Let’s start this one with a story from the large collection in my Nobody Gives A Stuff If Women And Children Are Homeless file:

Image: dead mouse in the bathroom

I’m talking at the moment with a young Newham woman called Chantelle. For some time now, Chantelle has been living in a private-rental craphole. She has a three-year-old son. Cockroaches and rodents roam around their rotten flat. Chantelle told me that exterminators have visited a couple of times, but that they may as well have saved themselves the trip. The roaches and rodents have always come charging back. Wonder if they’re galloping in through a hole in a wall somewhere. Chantelle took some pictures of the roaches, which I’ve posted above and below.

Image: dead cockroaches in the flat

A couple of months back, Chantelle’s landlord told her that she had to leave the flat. Chantelle says that she doesn’t have rent arrears and hasn’t damaged the flat.
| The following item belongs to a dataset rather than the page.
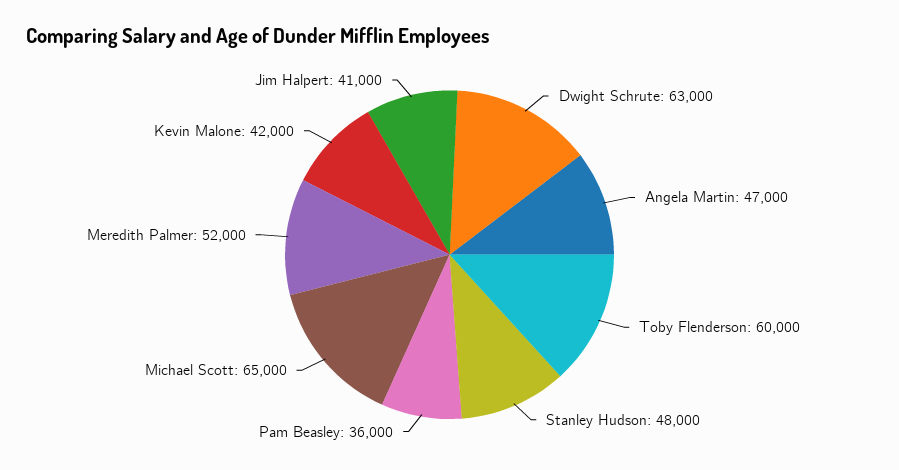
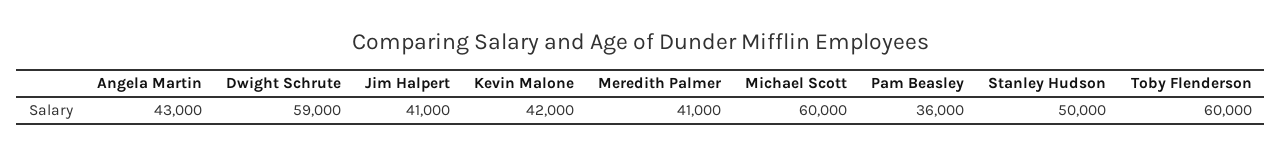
Dwight Schrute: 63000 -> 59000
Angela Martin: 47000 -> 43000
Stanley Hudson: 48000 -> 50000
Michael Scott: 65000 -> 60000
Meredith Palmer: 52000 -> 41000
Her landlord just wants the place back. Sometimes, landlords want to charge somebody else even more to live (should I say “live”) in a flat. Who can really say.

Chantelle went to Newham Council to explain her troubles and to ask for help. You can guess how fulfilling that visit was. Chantelle would’ve been better off waiting for December and writing Santa for a tent. The council was supremely unhelpful as councils can be these days. It hardly matters where you go. Frontline officers have no resources, which means they have no answers. You hit a gatekeeper as soon as you arrive at reception, or send an email, or make a call, or whatever. The opening line is often Goodbye. Some put this more politely than others, but that’s the essence. I’ve seen emails from the council which demonstrate that was the essence here. Chantelle was advised to look for cheap places out of London. People don’t know how to fight for more.
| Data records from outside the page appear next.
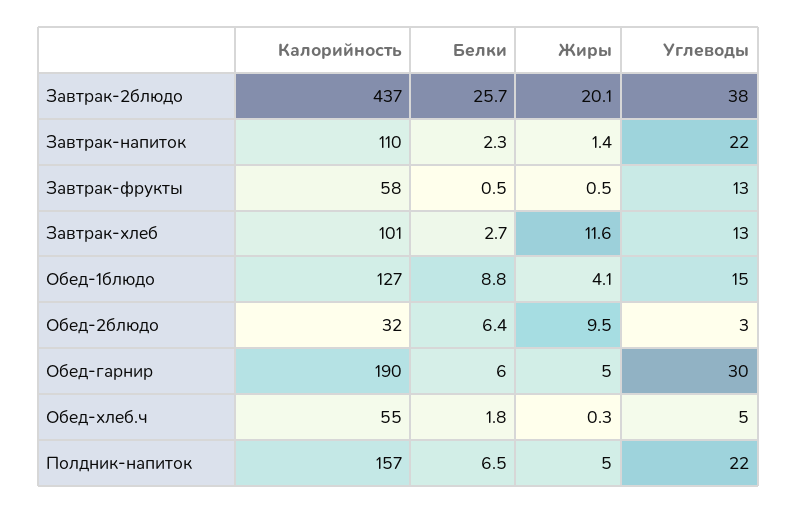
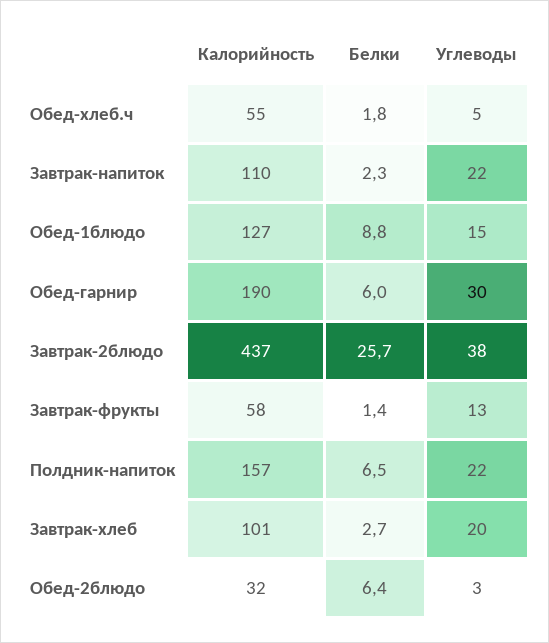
Жиры, Завтрак-2блюдо: 20.1 -> none
Жиры, Завтрак-напиток: 1.4 -> none
Белки, Завтрак-фрукты: 0.5 -> 1.4
Жиры, Завтрак-фрукты: 0.5 -> none
Жиры, Завтрак-хлеб: 11.6 -> none
Углеводы, Завтрак-хлеб: 13 -> 20
Жиры, Обед-1блюдо: 4.1 -> none
Жиры, Обед-2блюдо: 9.5 -> none
Жиры, Обед-гарнир: 5 -> none
Жиры, Обед-хлеб.ч: 0.3 -> none
Жиры, Полдник-напиток: 5 -> none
At the very least, councils give people instructions that they find almost impossible to follow. Chantelle says Newham told her that she couldn’t, or wouldn’t, be helped as a homeless person until she was actually evicted, or the bailiffs were at her door to evict her, or her notice expired, or something to that effect. She still wasn’t entirely sure when we talked and anyway: technicalities. The technicalities mean little to people when it comes down to it. Everyone still ends up at the same place – ie, nowhere. The long and the short of it was that as far as Chantelle was concerned, she was told to wait, to try and find herself another flat out of London (she has no chance of that now in London’s private rental sector, which she can’t afford) and to only come back to the council when the bailiffs were racing up the road after her, or something along those lines. I’d ask Newham council to clarify the situation, except that Newham council has refused to talk to me for several years on account of my Focus E15 housing campaign stories and general attitude to press offices and life, etc. Those guys can really drag out a grudge.
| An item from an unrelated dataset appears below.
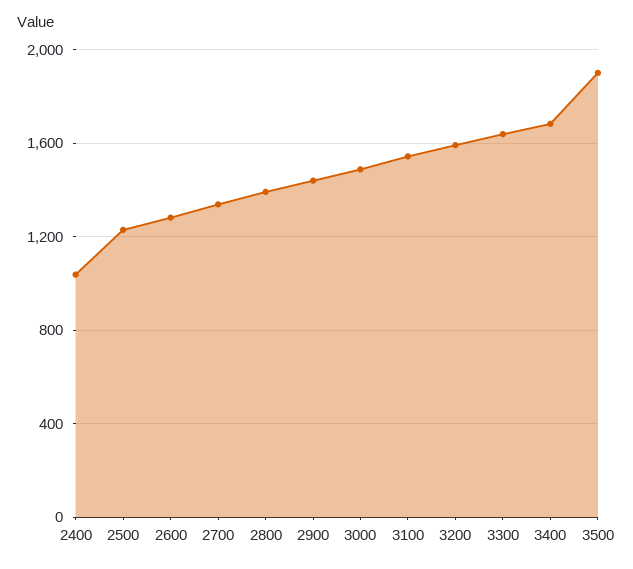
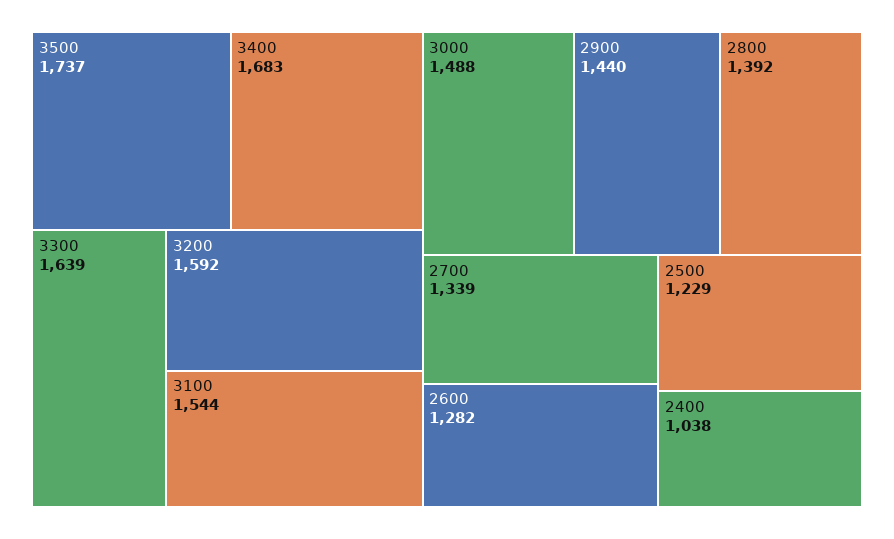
3500: 1900 -> 1737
Chantelle’s understanding was that if she left the flat before she was thrown out of it, the council would say that she’d made herself intentionally homeless. This is the kind of understanding that a lot of people are left with these days. I went recently to First Choice Homes in Oldham with a 67-year-old bloke called Paul who was told while we stood there that he was considered to be adequately housed because he had a tiny, rotting caravan to live in. He was also told that he would make himself intentionally homeless if he left the caravan voluntarily – ie, without being chucked out of it by whoever owned it and/or the campsite. True story.